## Recorded information
--- START ---
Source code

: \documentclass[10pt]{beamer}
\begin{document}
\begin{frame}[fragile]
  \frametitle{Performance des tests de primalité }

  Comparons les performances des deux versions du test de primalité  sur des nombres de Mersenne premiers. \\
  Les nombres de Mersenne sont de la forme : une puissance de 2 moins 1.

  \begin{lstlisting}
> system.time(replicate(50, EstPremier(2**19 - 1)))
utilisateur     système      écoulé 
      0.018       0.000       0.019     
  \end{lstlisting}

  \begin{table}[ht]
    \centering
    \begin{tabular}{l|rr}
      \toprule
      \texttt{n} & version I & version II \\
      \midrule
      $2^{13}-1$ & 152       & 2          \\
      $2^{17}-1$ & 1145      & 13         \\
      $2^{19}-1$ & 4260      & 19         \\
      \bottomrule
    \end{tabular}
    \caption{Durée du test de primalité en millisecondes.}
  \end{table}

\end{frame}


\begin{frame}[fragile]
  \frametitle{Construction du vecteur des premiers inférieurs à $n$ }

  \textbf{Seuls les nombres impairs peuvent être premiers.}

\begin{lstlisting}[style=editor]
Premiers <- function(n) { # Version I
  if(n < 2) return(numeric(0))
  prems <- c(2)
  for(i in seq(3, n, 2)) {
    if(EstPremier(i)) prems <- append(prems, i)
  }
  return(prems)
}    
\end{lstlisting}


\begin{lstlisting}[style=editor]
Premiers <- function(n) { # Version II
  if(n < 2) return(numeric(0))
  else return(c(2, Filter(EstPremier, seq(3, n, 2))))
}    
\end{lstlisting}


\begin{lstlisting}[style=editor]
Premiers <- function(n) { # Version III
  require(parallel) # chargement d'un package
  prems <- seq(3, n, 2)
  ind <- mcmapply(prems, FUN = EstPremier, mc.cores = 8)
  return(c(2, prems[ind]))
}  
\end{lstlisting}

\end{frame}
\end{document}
--- END ---
## The problem
Where does the string "EstPremier" occur in the material? Copy every line where it does.

## Problem solution
> system.time(replicate(50, EstPremier(2**19 - 1)))
    if(EstPremier(i)) prems <- append(prems, i)
  else return(c(2, Filter(EstPremier, seq(3, n, 2))))
  ind <- mcmapply(prems, FUN = EstPremier, mc.cores = 8)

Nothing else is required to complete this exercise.